• _Übungsmaterial_

----

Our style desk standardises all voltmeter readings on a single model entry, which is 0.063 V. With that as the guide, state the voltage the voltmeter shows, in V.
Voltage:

----

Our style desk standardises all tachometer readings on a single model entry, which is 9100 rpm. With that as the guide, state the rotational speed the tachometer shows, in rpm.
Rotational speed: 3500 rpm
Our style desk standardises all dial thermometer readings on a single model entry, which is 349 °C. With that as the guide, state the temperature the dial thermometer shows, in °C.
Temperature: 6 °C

----

• _Deine Aufgabe_
Forme die Zeilen ab der Zeile mit „Our style desk standardises all dial“ bis einschließlich der Zeile mit „Temperature: 6 °C“ in eine nummerierte Liste um und lass dabei Leerzeilen weg. Nimm nur diese Zeilen auf.

• _Antwortfeld_
1. Our style desk standardises all dial thermometer readings on a single model entry, which is 349 °C. With that as the guide, state the temperature the dial thermometer shows, in °C.
2. Temperature: 6 °C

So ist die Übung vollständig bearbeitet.